Fig. 1: The treatment strategy targeting CAFs to ameliorate the immune TME of CRC.

a Schematic illustration of the antitumor process of NPs through inducing the ferroptosis of CAFs and remodeling the CAFs-related immune TME. b Individuals in the GSE17538 cohort are stratified into low and high CAF groups based on MCP-counter derived CAF abundance by the optimal cutoff value. Box plots depict the median (centre line), interquartile range (25th-75th percentiles; box), and 1.5 × interquartile range (whiskers). For the low group: min = 7.682, Q1 = 8.675, median = 8.873, Q3 = 9.165, max = 9.414 (n = 134 patients); for the high group: min = 9.424, Q1 = 9.547, median = 9.673, Q3 = 9.826, max = 10.854 (n = 98 patients).
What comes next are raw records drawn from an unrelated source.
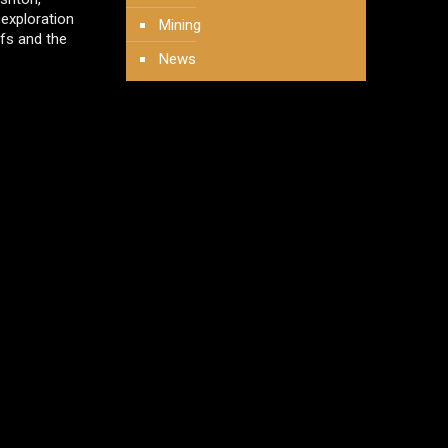
 exploration
Mining
fs and the
News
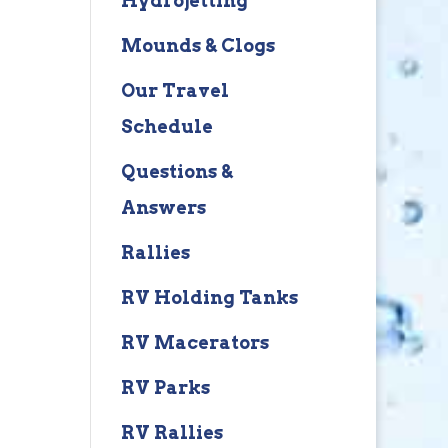
Hydrojetting
Mounds & Clogs
Our Travel
Schedule
Questions &
Answers
Rallies
RV Holding Tanks
RV Macerators
RV Parks
RV Rallies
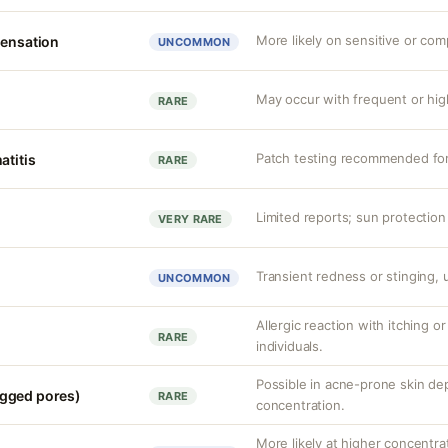
More likely on sensitive or com
sensation
UNCOMMON
May occur with frequent or hig
RARE
Patch testing recommended for 
atitis
RARE
Limited reports; sun protection
VERY RARE
Transient redness or stinging, u
UNCOMMON
Allergic reaction with itching o
RARE
individuals.
Possible in acne-prone skin de
gged pores)
RARE
concentration.
More likely at higher concentrat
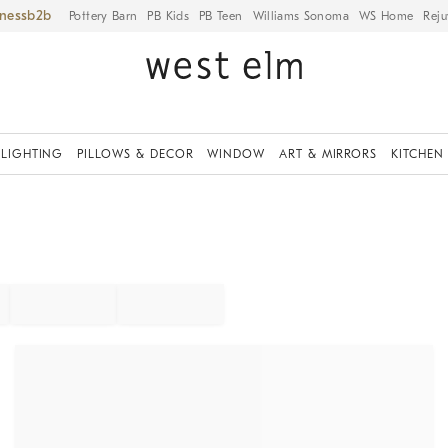
iness
Pottery Barn
PB Kids
PB Teen
Williams Sonoma
WS Home
Reju
LIGHTING
PILLOWS & DECOR
WINDOW
ART & MIRRORS
KITCHEN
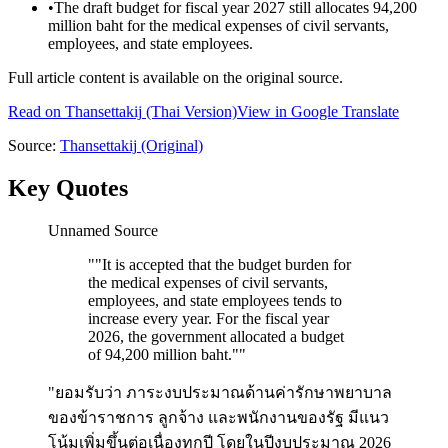
•
The draft budget for fiscal year 2027 still allocates 94,200
million baht for the medical expenses of civil servants,
employees, and state employees.
Full article content is available on the original source.
Read on
Thansettakij
(Thai Version)
View in Google Translate
Source:
Thansettakij
(Original)
Key Quotes
Unnamed Source
"
"It is accepted that the budget burden for
the medical expenses of civil servants,
employees, and state employees tends to
increase every year. For the fiscal year
2026, the government allocated a budget
of 94,200 million baht."
"
"ยอมรับว่า ภาระงบประมาณด้านค่ารักษาพยาบาล
ของข้าราชการ ลูกจ้าง และพนักงานของรัฐ มีแนว
โน้มเพิ่มขึ้นต่อเนื่องทุกปี โดยในปีงบประมาณ 2026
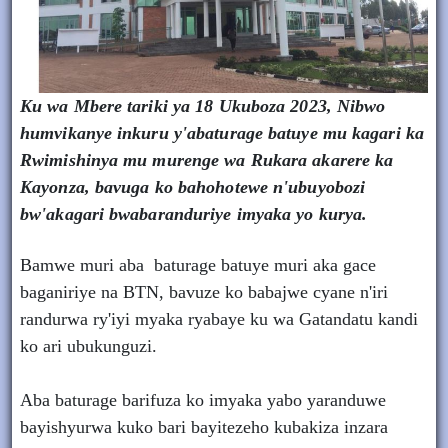
Ku wa Mbere tariki ya 18 Ukuboza 2023, Nibwo
humvikanye inkuru y'abaturage batuye mu kagari ka
Rwimishinya mu murenge wa Rukara akarere ka
Kayonza, bavuga ko bahohotewe n'ubuyobozi
bw'akagari bwabaranduriye imyaka yo kurya.
Bamwe muri aba baturage batuye muri aka gace
baganiriye na BTN, bavuze ko babajwe cyane n'iri
randurwa ry'iyi myaka ryabaye ku wa Gatandatu kandi
ko ari ubukunguzi.
Aba baturage barifuza ko imyaka yabo yaranduwe
bayishyurwa kuko bari bayitezeho kubakiza inzara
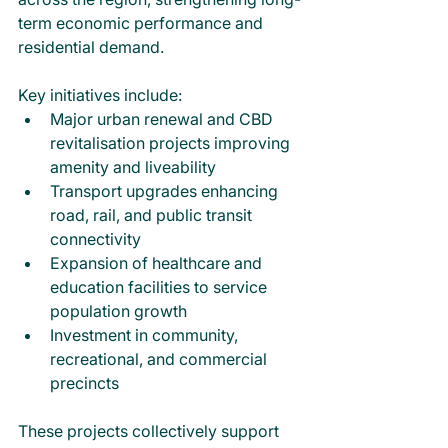
term economic performance and 
residential demand.
Key initiatives include:
Major urban renewal and CBD 
revitalisation projects improving 
amenity and liveability
Transport upgrades enhancing 
road, rail, and public transit 
connectivity
Expansion of healthcare and 
education facilities to service 
population growth
Investment in community, 
recreational, and commercial 
precincts
These projects collectively support 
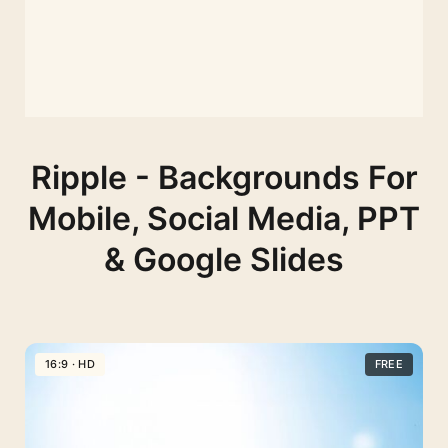
Ripple - Backgrounds For
Mobile, Social Media, PPT
& Google Slides
16:9 · HD
FREE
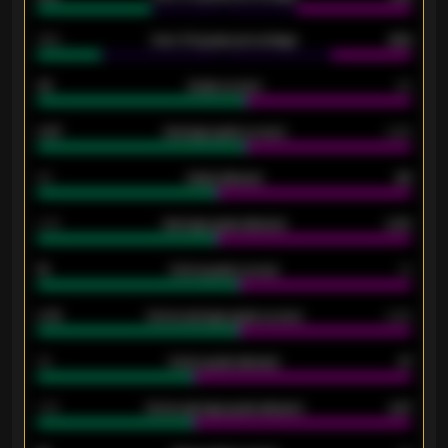
34%
Over 3.5 goals percentage
42%
33
Goals scored
26
0.87
Average goals scored
0.68
80
Goals allowed
86
2.10
Average goals allowed
2.30
15
Home goals scored
13
0.79
Home average goals scored
0.68
34
Home goals allowed
47
1.79
Home average goals allowed
2.47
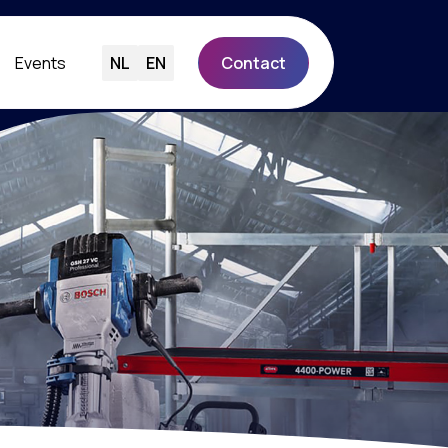
Events
NL
EN
Contact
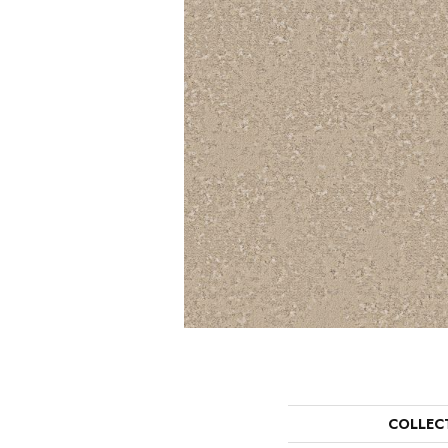
COLLEC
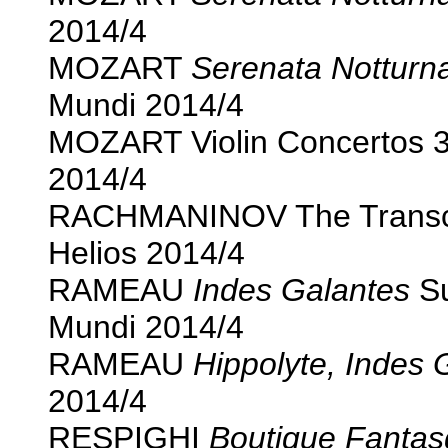
2014/4
MOZART
Serenata Notturn
Mundi 2014/4
MOZART Violin Concertos 3
2014/4
RACHMANINOV The Transcrip
Helios 2014/4
RAMEAU
Indes Galantes
Su
Mundi 2014/4
RAMEAU
Hippolyte, Indes 
2014/4
RESPIGHI
Boutique Fantas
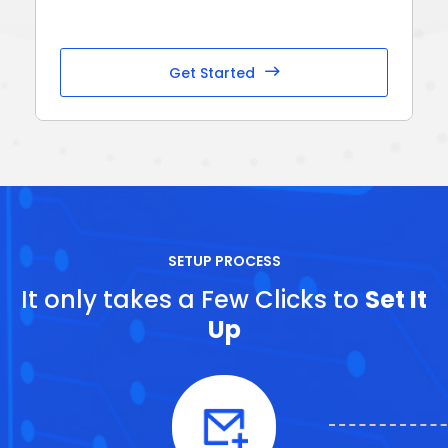
Get Started
SETUP PROCESS
It only takes a Few Clicks to
Set It
Up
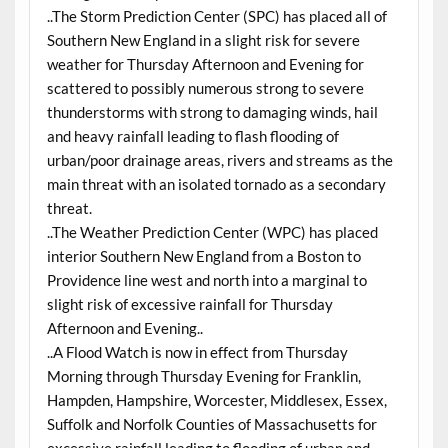
..The Storm Prediction Center (SPC) has placed all of
Southern New England in a slight risk for severe
weather for Thursday Afternoon and Evening for
scattered to possibly numerous strong to severe
thunderstorms with strong to damaging winds, hail
and heavy rainfall leading to flash flooding of
urban/poor drainage areas, rivers and streams as the
main threat with an isolated tornado as a secondary
threat.
..The Weather Prediction Center (WPC) has placed
interior Southern New England from a Boston to
Providence line west and north into a marginal to
slight risk of excessive rainfall for Thursday
Afternoon and Evening..
..A Flood Watch is now in effect from Thursday
Morning through Thursday Evening for Franklin,
Hampden, Hampshire, Worcester, Middlesex, Essex,
Suffolk and Norfolk Counties of Massachusetts for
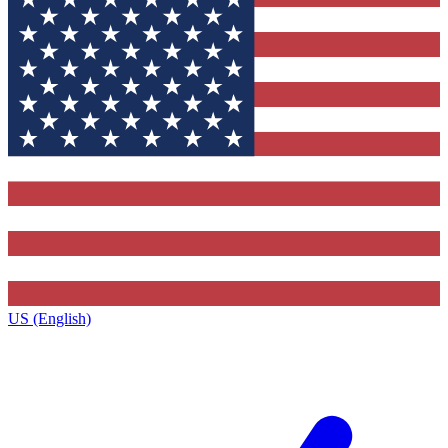
US (English)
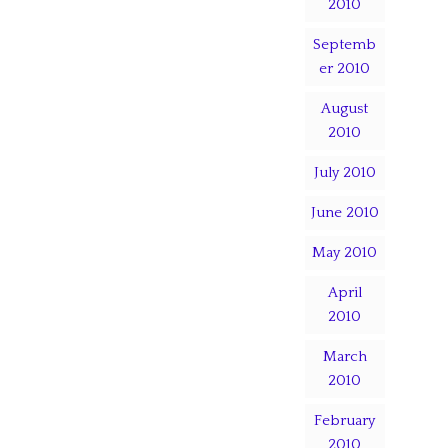
2010
Septemb
er 2010
August
2010
July 2010
June 2010
May 2010
April
2010
March
2010
February
2010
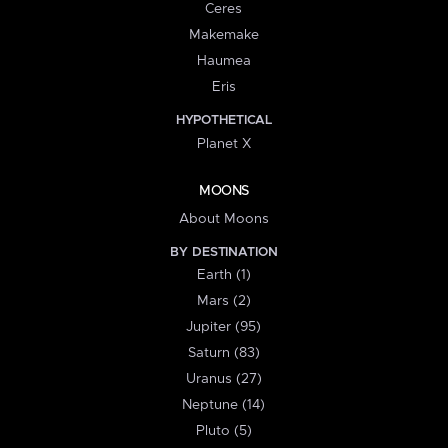
Ceres
Makemake
Haumea
Eris
HYPOTHETICAL
Planet X
MOONS
About Moons
BY DESTINATION
Earth (1)
Mars (2)
Jupiter (95)
Saturn (83)
Uranus (27)
Neptune (14)
Pluto (5)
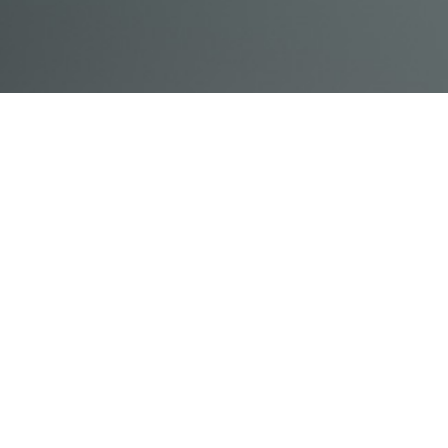
© Acme, Inc. 2018
IN-
LIVESTREAM
ONLINE
ABOUT
LOGIN
PERSON
TRAINING
TRAINING
US
TRAINING
Powered by Uscreen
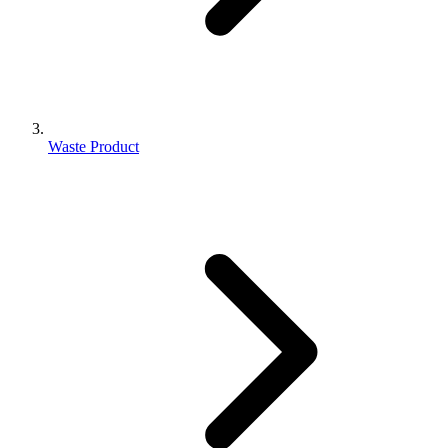
Waste Product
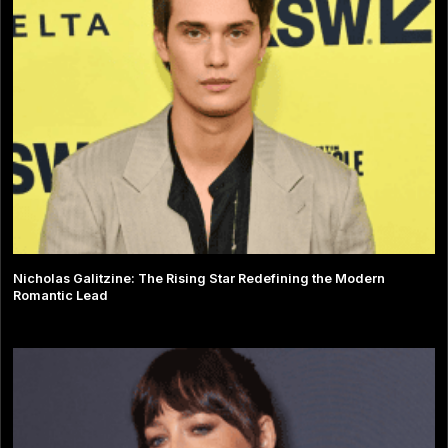
Nicholas Galitzine: The Rising Star Redefining the Modern
Romantic Lead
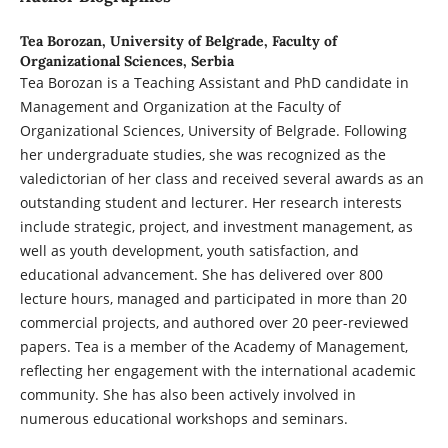
Tea Borozan,
University of Belgrade, Faculty of
Organizational Sciences, Serbia
Tea Borozan is a Teaching Assistant and PhD candidate in
Management and Organization at the Faculty of
Organizational Sciences, University of Belgrade. Following
her undergraduate studies, she was recognized as the
valedictorian of her class and received several awards as an
outstanding student and lecturer. Her research interests
include strategic, project, and investment management, as
well as youth development, youth satisfaction, and
educational advancement. She has delivered over 800
lecture hours, managed and participated in more than 20
commercial projects, and authored over 20 peer-reviewed
papers. Tea is a member of the Academy of Management,
reflecting her engagement with the international academic
community. She has also been actively involved in
numerous educational workshops and seminars.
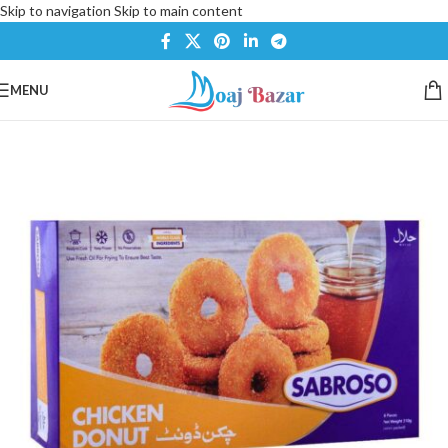
Skip to navigation
Skip to main content
MENU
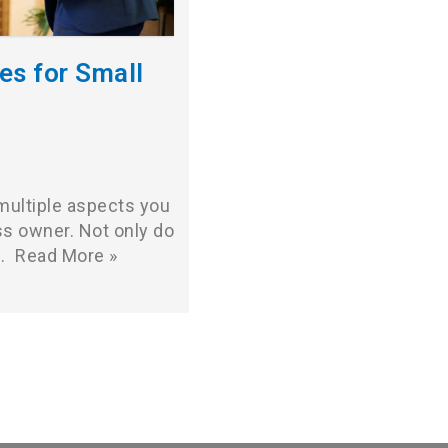
es for Small
 multiple aspects you
s owner. Not only do
,…
Read More »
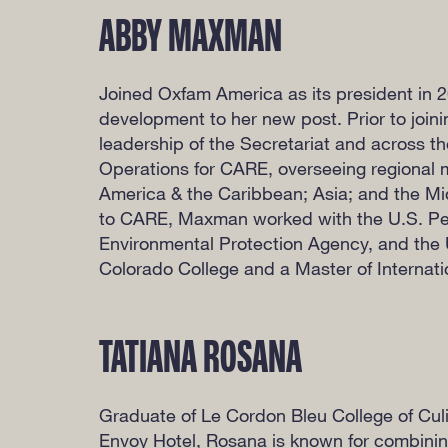
ABBY MAXMAN
Joined Oxfam America as its president in 20
development to her new post. Prior to join
leadership of the Secretariat and across t
Operations for CARE, overseeing regional m
America & the Caribbean; Asia; and the Mi
to CARE, Maxman worked with the U.S. Pe
Environmental Protection Agency, and the U
Colorado College and a Master of Internatio
TATIANA ROSANA
Graduate of Le Cordon Bleu College of Culi
Envoy Hotel, Rosana is known for combining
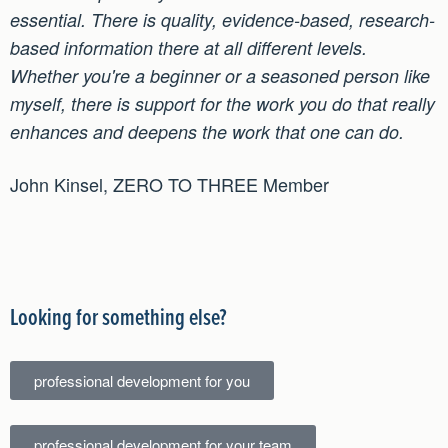
essential. There is quality, evidence-based, research-
based information there at all different levels.
Whether you're a beginner or a seasoned person like
myself, there is support for the work you do that really
enhances and deepens the work that one can do.
John Kinsel, ZERO TO THREE Member
Looking for something else?
professional development for you
professional development for your team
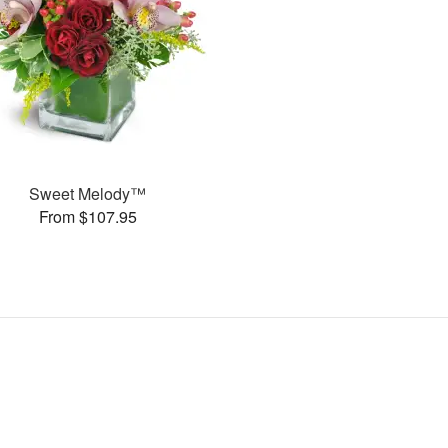
Sweet Melody™
From $107.95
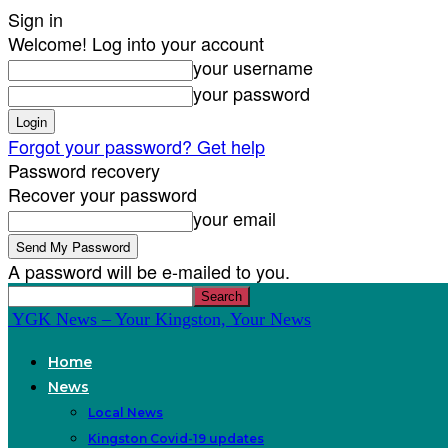
Sign in
Welcome! Log into your account
your username
your password
Forgot your password? Get help
Password recovery
Recover your password
your email
A password will be e-mailed to you.
YGK News – Your Kingston, Your News
Home
News
Local News
Kingston Covid-19 updates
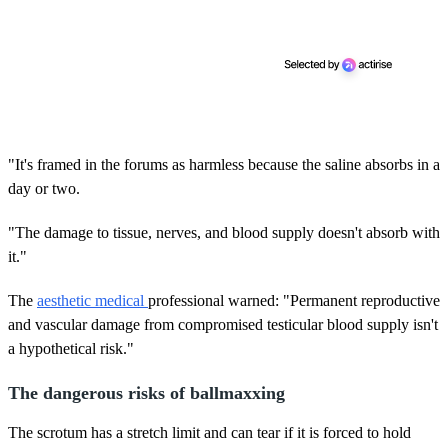
"It's framed in the forums as harmless because the saline absorbs in a
day or two.
"The damage to tissue, nerves, and blood supply doesn't absorb with
it."
The
aesthetic medical
professional warned: "Permanent reproductive
and vascular damage from compromised testicular blood supply isn't
a hypothetical risk."
The dangerous risks of ballmaxxing
The scrotum has a stretch limit and can tear if it is forced to hold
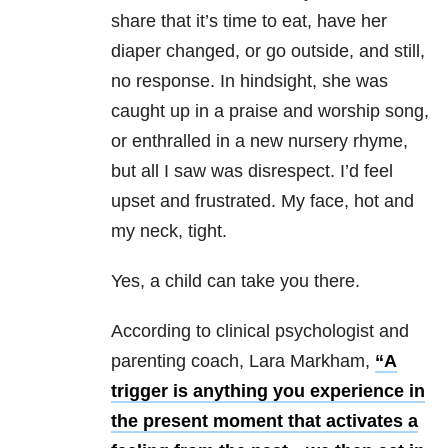
share that it’s time to eat, have her
diaper changed, or go outside, and still,
no response. In hindsight, she was
caught up in a praise and worship song,
or enthralled in a new nursery rhyme,
but all I saw was disrespect. I’d feel
upset and frustrated. My face, hot and
my neck, tight.
Yes, a child can take you there.
According to clinical psychologist and
parenting coach, Lara Markham,
“A
trigger is anything you experience in
the present moment that activates a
Statistical significance is assessed using a two-sided Mann-Whitney U test. c Kaplan-Meier curves of 232 colon cancer patients from the GSE17538 cohort stratified by CAF abundance assessed using the MCP-counter method. Tick marks indicate censored events. P values are calculated using a two-sided log-rank test, and hazard ratios (HRs) with 95% confidence intervals are estimated using univariate Cox proportional hazards regression. Source data are provided as a Source Data file.